## Aim of the task
Down to the last line, reproduce the data that follows, but skip the pictures.

Dataset entries

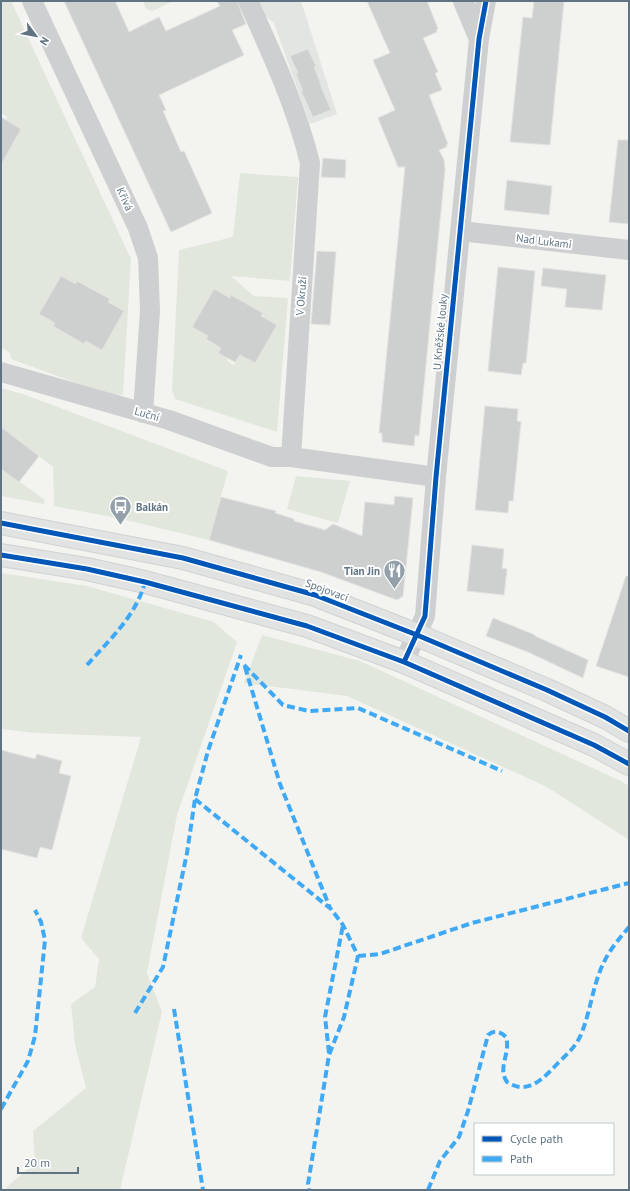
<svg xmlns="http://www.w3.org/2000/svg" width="630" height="1191" font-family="'PT Sans',sans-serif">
<rect width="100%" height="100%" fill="#f3f4f0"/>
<path fill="#e3e5e3" d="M255,1H301L337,114L310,124L274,23L259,11Z"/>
<path fill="#e2e7de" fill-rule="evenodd" d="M1,1H11L131,259L123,395L106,394L11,359L10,353L1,347V165L21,129L6,120L7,117L1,113ZM61,276L76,284L78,281L109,299L85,344L53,326L55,323L39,314Z
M143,1H173L153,11L146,9Z
M240,173L298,177L290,281L231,276L254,296L288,298L277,432L175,399L172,389L179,250L233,237ZM214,289L230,298L231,295L263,313L261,316L277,325L255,363L239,354L234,365L227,361L228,358L218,353L221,348L206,340L208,336L192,327Z
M1,388L26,395L228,471L209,540L117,518L54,506L53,467L1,427Z
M1,468L45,500L44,504L1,496Z
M296,476L350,481L338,523L287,509Z
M1,573L87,586L214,622L237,642L177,815L147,973L162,1012L120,1190H5L10,1184L35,1163L33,1131L86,1088L75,1045L71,1004L95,987L99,959L81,938L141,737L34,733L1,729Z
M262,635L360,661L621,781L629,786V840L547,787L347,696L244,683Z"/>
<path fill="#ced0cf" stroke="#e2e2e1" d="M64,1H115L129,32L159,17L166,31L220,6L217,1H237L246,24L232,30L244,55L159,95L166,110L163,111L181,152L184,151L212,213L171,232Z
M367,1H427L438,29L436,30L437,32L423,38L438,72L435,73L442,90L429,95L448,144L446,145L447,147L439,150L444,160L445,170L419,436L415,435L414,446L382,442V433H379L405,167H398L378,118L395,110L373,60L390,53Z
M534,1H564L550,145L510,142L523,17L532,18Z
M308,49L316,66L314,67L321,84H320L331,110L313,117L301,91H303L296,74L298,73L290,56Z
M1,117L21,129L1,165Z
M618,140H629V224L609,222Z
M323,158L346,160L345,178L321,177Z
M507,180L552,186L549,215L504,210Z
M317,251L336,252L330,325L311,324Z
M498,267L535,271L526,363H523L521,375L488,371Z
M543,268L606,275L602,310L565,307L567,289L541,286Z
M61,276L76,284L77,281L110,299L108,302L124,311L102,350L86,341L84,344L53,326L55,323L39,314Z
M214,289L230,298L231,295L263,313L261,316L277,325L255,363L240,355L235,362L218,353L221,348L206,339L208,336L192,327Z
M485,406L518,409L517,421L521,422L513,501H509L508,513L475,510Z
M1,427L39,456L19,482L1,469Z
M395,496L413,498L403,596L397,600L321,572L209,540L221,497L276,511L275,513L294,519V521L325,530L333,524L362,536L365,502L394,505Z
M472,545L504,549L502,568L507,569L504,595L467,591Z
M626,576H629V677L596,666Z
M493,618L535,635V636L588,660L583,678L528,652L486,636Z
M1,750L35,759L37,754L62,761L59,773L71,776L52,850L40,847L37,858L1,849Z"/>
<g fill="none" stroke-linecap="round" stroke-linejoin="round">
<defs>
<path id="primary" d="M1,523L183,558L315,595L417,635L547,690L605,717L629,731
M1,555L87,569L145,582L307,626L404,662L594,745L629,764"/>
</defs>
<use href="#primary" stroke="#d1d2d1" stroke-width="24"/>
<path stroke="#cecfd0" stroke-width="20" d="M32,1L138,228L148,258L150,311L143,413
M248,1C272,54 296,106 310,163L291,457
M463,1L479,39
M460,231L629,250
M1,372L169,420L272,457H291L436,477
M404,662L425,616L436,477L479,39L486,1"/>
<use href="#primary" stroke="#e1e2e2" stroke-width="22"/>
<path stroke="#3fa9f5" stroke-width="4" stroke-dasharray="8 4" stroke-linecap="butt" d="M87,665C110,639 136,616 145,582
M244,665L283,705L309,711L358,708L502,771
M245,667L280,784L330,908
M195,799L331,909L343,925L358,956L344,1017L329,1055L308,1184L309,1190
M358,956L380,954L472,923L629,883
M174,1009L203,1190
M135,1013L163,967L187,853L195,799L208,751L241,655
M329,1053L325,1017L343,925
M1,1109L28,1061L35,1036L45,940L41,922L35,910
M428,1190L440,1161L459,1137L468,1111L488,1035C494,1030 500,1031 506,1037C511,1053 497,1068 507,1082C528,1096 544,1078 558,1063C568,1053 577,1046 582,1032C591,1009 593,984 604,962C610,949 620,938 629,927"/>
<defs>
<path id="cycleway" d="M1,523L183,558L315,595L417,635L547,690L605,717L629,731
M1,555L87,569L145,582L307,626L404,662L594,745L629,764
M404,662L425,616L436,477L479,39L486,1"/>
</defs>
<use href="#cycleway" stroke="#fff" stroke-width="8"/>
<use href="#cycleway" stroke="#0057b8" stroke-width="5"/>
</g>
<defs>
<symbol id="bus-pin" viewBox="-11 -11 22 30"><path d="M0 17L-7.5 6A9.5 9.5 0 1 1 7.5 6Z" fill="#93a0a9" stroke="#fff"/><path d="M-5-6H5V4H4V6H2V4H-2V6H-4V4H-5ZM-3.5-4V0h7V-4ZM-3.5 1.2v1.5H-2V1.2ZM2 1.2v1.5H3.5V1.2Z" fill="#fff"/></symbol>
<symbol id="restaurant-pin" viewBox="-11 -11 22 30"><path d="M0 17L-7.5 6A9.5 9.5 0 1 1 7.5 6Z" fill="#93a0a9" stroke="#fff"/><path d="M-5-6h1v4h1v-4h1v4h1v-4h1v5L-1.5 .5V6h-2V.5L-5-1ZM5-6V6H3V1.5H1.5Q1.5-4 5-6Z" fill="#fff"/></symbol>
</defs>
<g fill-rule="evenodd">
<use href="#bus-pin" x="108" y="494" width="25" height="34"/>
<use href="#restaurant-pin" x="382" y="558" width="25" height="34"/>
</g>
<g text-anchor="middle" stroke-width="4" stroke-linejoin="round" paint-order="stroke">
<g font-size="11" fill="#607383" stroke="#fff">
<text transform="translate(125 199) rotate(66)" y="4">Křivá</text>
<text transform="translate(544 241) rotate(7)" y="4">Nad Lukami</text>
<text transform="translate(301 296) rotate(-86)" y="4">V Okruží</text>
<text transform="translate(440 332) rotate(-85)" y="4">U Kněžské louky</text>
<text transform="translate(147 414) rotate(16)" y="4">Luční</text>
<text transform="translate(327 590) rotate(20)" y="4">Spojovací</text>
</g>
<g font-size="11" font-weight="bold" fill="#607383" stroke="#fff" text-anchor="start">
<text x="136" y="511">Balkán</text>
<text x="380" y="575" text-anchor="end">Tian Jin</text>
</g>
</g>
<rect width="630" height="1191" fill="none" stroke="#607383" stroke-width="4"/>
<rect x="474" y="1123" width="140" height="52" fill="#ffffff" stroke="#bfc7cd"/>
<rect x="482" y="1136" width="20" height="6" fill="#0057b8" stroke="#bfc7cd"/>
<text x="510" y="1143" font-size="12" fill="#607383">Cycle path</text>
<rect x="482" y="1156" width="20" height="6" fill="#3fa9f5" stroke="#bfc7cd"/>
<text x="510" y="1163" font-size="12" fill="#607383">Path</text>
<g transform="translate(36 36) rotate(122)" stroke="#ffffff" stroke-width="3" paint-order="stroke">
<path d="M0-3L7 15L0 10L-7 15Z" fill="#607383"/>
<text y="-6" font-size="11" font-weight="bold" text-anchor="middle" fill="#607383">N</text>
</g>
<path d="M18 1167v6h60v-6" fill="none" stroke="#607383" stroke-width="2"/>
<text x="24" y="1167" font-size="12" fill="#607383" stroke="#ffffff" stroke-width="3" paint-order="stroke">20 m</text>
</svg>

## Response area
<svg xmlns="http://www.w3.org/2000/svg" width="630" height="1191" font-family="'PT Sans',sans-serif">
<rect width="100%" height="100%" fill="#f3f4f0"/>
<path fill="#e3e5e3" d="M255,1H301L337,114L310,124L274,23L259,11Z"/>
<path fill="#e2e7de" fill-rule="evenodd" d="M1,1H11L131,259L123,395L106,394L11,359L10,353L1,347V165L21,129L6,120L7,117L1,113ZM61,276L76,284L78,281L109,299L85,344L53,326L55,323L39,314Z
M143,1H173L153,11L146,9Z
M240,173L298,177L290,281L231,276L254,296L288,298L277,432L175,399L172,389L179,250L233,237ZM214,289L230,298L231,295L263,313L261,316L277,325L255,363L239,354L234,365L227,361L228,358L218,353L221,348L206,340L208,336L192,327Z
M1,388L26,395L228,471L209,540L117,518L54,506L53,467L1,427Z
M1,468L45,500L44,504L1,496Z
M296,476L350,481L338,523L287,509Z
M1,573L87,586L214,622L237,642L177,815L147,973L162,1012L120,1190H5L10,1184L35,1163L33,1131L86,1088L75,1045L71,1004L95,987L99,959L81,938L141,737L34,733L1,729Z
M262,635L360,661L621,781L629,786V840L547,787L347,696L244,683Z"/>
<path fill="#ced0cf" stroke="#e2e2e1" d="M64,1H115L129,32L159,17L166,31L220,6L217,1H237L246,24L232,30L244,55L159,95L166,110L163,111L181,152L184,151L212,213L171,232Z
M367,1H427L438,29L436,30L437,32L423,38L438,72L435,73L442,90L429,95L448,144L446,145L447,147L439,150L444,160L445,170L419,436L415,435L414,446L382,442V433H379L405,167H398L378,118L395,110L373,60L390,53Z
M534,1H564L550,145L510,142L523,17L532,18Z
M308,49L316,66L314,67L321,84H320L331,110L313,117L301,91H303L296,74L298,73L290,56Z
M1,117L21,129L1,165Z
M618,140H629V224L609,222Z
M323,158L346,160L345,178L321,177Z
M507,180L552,186L549,215L504,210Z
M317,251L336,252L330,325L311,324Z
M498,267L535,271L526,363H523L521,375L488,371Z
M543,268L606,275L602,310L565,307L567,289L541,286Z
M61,276L76,284L77,281L110,299L108,302L124,311L102,350L86,341L84,344L53,326L55,323L39,314Z
M214,289L230,298L231,295L263,313L261,316L277,325L255,363L240,355L235,362L218,353L221,348L206,339L208,336L192,327Z
M485,406L518,409L517,421L521,422L513,501H509L508,513L475,510Z
M1,427L39,456L19,482L1,469Z
M395,496L413,498L403,596L397,600L321,572L209,540L221,497L276,511L275,513L294,519V521L325,530L333,524L362,536L365,502L394,505Z
M472,545L504,549L502,568L507,569L504,595L467,591Z
M626,576H629V677L596,666Z
M493,618L535,635V636L588,660L583,678L528,652L486,636Z
M1,750L35,759L37,754L62,761L59,773L71,776L52,850L40,847L37,858L1,849Z"/>
<g fill="none" stroke-linecap="round" stroke-linejoin="round">
<defs>
<path id="primary" d="M1,523L183,558L315,595L417,635L547,690L605,717L629,731
M1,555L87,569L145,582L307,626L404,662L594,745L629,764"/>
</defs>
<use href="#primary" stroke="#d1d2d1" stroke-width="24"/>
<path stroke="#cecfd0" stroke-width="20" d="M32,1L138,228L148,258L150,311L143,413
M248,1C272,54 296,106 310,163L291,457
M463,1L479,39
M460,231L629,250
M1,372L169,420L272,457H291L436,477
M404,662L425,616L436,477L479,39L486,1"/>
<use href="#primary" stroke="#e1e2e2" stroke-width="22"/>
<path stroke="#3fa9f5" stroke-width="4" stroke-dasharray="8 4" stroke-linecap="butt" d="M87,665C110,639 136,616 145,582
M244,665L283,705L309,711L358,708L502,771
M245,667L280,784L330,908
M195,799L331,909L343,925L358,956L344,1017L329,1055L308,1184L309,1190
M358,956L380,954L472,923L629,883
M174,1009L203,1190
M135,1013L163,967L187,853L195,799L208,751L241,655
M329,1053L325,1017L343,925
M1,1109L28,1061L35,1036L45,940L41,922L35,910
M428,1190L440,1161L459,1137L468,1111L488,1035C494,1030 500,1031 506,1037C511,1053 497,1068 507,1082C528,1096 544,1078 558,1063C568,1053 577,1046 582,1032C591,1009 593,984 604,962C610,949 620,938 629,927"/>
<defs>
<path id="cycleway" d="M1,523L183,558L315,595L417,635L547,690L605,717L629,731
M1,555L87,569L145,582L307,626L404,662L594,745L629,764
M404,662L425,616L436,477L479,39L486,1"/>
</defs>
<use href="#cycleway" stroke="#fff" stroke-width="8"/>
<use href="#cycleway" stroke="#0057b8" stroke-width="5"/>
</g>
<defs>
<symbol id="bus-pin" viewBox="-11 -11 22 30"><path d="M0 17L-7.5 6A9.5 9.5 0 1 1 7.5 6Z" fill="#93a0a9" stroke="#fff"/><path d="M-5-6H5V4H4V6H2V4H-2V6H-4V4H-5ZM-3.5-4V0h7V-4ZM-3.5 1.2v1.5H-2V1.2ZM2 1.2v1.5H3.5V1.2Z" fill="#fff"/></symbol>
<symbol id="restaurant-pin" viewBox="-11 -11 22 30"><path d="M0 17L-7.5 6A9.5 9.5 0 1 1 7.5 6Z" fill="#93a0a9" stroke="#fff"/><path d="M-5-6h1v4h1v-4h1v4h1v-4h1v5L-1.5 .5V6h-2V.5L-5-1ZM5-6V6H3V1.5H1.5Q1.5-4 5-6Z" fill="#fff"/></symbol>
</defs>
<g fill-rule="evenodd">
<use href="#bus-pin" x="108" y="494" width="25" height="34"/>
<use href="#restaurant-pin" x="382" y="558" width="25" height="34"/>
</g>
<g text-anchor="middle" stroke-width="4" stroke-linejoin="round" paint-order="stroke">
<g font-size="11" fill="#607383" stroke="#fff">
<text transform="translate(125 199) rotate(66)" y="4">Křivá</text>
<text transform="translate(544 241) rotate(7)" y="4">Nad Lukami</text>
<text transform="translate(301 296) rotate(-86)" y="4">V Okruží</text>
<text transform="translate(440 332) rotate(-85)" y="4">U Kněžské louky</text>
<text transform="translate(147 414) rotate(16)" y="4">Luční</text>
<text transform="translate(327 590) rotate(20)" y="4">Spojovací</text>
</g>
<g font-size="11" font-weight="bold" fill="#607383" stroke="#fff" text-anchor="start">
<text x="136" y="511">Balkán</text>
<text x="380" y="575" text-anchor="end">Tian Jin</text>
</g>
</g>
<rect width="630" height="1191" fill="none" stroke="#607383" stroke-width="4"/>
<rect x="474" y="1123" width="140" height="52" fill="#ffffff" stroke="#bfc7cd"/>
<rect x="482" y="1136" width="20" height="6" fill="#0057b8" stroke="#bfc7cd"/>
<text x="510" y="1143" font-size="12" fill="#607383">Cycle path</text>
<rect x="482" y="1156" width="20" height="6" fill="#3fa9f5" stroke="#bfc7cd"/>
<text x="510" y="1163" font-size="12" fill="#607383">Path</text>
<g transform="translate(36 36) rotate(122)" stroke="#ffffff" stroke-width="3" paint-order="stroke">
<path d="M0-3L7 15L0 10L-7 15Z" fill="#607383"/>
<text y="-6" font-size="11" font-weight="bold" text-anchor="middle" fill="#607383">N</text>
</g>
<path d="M18 1167v6h60v-6" fill="none" stroke="#607383" stroke-width="2"/>
<text x="24" y="1167" font-size="12" fill="#607383" stroke="#ffffff" stroke-width="3" paint-order="stroke">20 m</text>
</svg>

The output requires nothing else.